## [Material provided]
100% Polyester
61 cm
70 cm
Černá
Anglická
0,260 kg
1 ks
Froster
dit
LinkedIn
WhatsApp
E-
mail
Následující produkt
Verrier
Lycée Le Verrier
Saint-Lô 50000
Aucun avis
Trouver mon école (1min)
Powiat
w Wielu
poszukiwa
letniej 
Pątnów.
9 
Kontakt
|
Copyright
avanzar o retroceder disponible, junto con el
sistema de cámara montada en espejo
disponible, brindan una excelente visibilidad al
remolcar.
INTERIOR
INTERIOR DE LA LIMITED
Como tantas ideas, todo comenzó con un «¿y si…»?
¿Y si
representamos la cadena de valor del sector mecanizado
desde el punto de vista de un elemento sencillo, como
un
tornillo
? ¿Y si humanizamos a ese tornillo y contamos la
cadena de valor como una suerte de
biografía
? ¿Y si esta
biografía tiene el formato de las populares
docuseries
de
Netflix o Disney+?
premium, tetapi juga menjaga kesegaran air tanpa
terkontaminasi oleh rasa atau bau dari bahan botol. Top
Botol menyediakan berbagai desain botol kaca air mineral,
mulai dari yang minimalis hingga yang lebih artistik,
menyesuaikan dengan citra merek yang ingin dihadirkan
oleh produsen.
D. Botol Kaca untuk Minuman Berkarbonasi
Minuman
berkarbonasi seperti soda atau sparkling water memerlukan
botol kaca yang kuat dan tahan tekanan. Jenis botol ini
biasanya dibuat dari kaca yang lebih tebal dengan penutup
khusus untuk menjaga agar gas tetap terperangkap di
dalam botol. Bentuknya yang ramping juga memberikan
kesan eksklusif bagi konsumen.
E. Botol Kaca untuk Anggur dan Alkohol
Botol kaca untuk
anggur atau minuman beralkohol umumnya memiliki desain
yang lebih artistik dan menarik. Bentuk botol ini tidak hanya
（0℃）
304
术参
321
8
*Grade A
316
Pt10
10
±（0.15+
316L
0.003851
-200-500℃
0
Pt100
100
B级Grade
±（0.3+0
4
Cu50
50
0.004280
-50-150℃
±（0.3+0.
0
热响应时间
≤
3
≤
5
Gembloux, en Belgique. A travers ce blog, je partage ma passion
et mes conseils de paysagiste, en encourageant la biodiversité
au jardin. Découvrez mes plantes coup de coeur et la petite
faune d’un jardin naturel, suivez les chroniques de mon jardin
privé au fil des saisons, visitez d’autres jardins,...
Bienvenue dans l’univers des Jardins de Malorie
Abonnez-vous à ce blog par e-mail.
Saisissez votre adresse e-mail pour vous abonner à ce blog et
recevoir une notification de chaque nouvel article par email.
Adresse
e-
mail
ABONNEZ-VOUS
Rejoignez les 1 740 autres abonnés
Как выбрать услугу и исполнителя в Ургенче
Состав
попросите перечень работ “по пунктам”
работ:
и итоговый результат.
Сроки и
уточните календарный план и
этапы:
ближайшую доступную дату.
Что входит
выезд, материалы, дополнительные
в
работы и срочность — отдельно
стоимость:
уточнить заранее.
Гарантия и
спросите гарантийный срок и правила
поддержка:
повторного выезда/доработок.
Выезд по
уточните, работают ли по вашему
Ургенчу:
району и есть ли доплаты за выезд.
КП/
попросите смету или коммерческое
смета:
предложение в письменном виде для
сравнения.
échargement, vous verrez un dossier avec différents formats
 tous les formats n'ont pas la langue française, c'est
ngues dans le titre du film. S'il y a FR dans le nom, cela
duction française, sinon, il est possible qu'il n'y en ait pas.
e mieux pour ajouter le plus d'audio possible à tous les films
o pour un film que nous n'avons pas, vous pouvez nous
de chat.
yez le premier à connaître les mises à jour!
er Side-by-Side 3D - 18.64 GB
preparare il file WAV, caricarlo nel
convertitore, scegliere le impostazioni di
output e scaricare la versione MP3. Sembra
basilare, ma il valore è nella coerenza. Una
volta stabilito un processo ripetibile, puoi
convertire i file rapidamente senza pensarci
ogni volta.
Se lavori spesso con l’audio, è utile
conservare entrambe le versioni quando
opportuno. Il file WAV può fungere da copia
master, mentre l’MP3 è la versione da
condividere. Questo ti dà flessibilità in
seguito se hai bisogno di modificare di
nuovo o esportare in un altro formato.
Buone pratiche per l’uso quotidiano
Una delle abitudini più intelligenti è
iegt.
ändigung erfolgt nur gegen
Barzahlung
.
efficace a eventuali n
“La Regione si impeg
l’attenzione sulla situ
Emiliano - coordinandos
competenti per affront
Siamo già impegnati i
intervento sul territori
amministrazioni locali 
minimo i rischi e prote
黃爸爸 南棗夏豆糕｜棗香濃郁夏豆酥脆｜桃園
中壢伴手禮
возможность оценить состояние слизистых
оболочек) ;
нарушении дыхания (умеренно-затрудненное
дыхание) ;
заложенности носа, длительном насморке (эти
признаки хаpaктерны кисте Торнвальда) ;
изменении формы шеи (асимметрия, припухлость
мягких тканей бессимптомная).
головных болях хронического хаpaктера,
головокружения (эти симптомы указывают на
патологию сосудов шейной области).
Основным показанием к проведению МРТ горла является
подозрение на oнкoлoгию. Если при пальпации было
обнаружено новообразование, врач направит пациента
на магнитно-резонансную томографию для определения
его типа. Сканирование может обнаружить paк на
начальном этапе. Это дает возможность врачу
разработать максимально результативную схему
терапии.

## [Work to be completed]
Copy each line from the entries above that has the word "возможность" in it.

## [Answer space]
возможность оценить состояние слизистых
начальном этапе. Это дает возможность врачу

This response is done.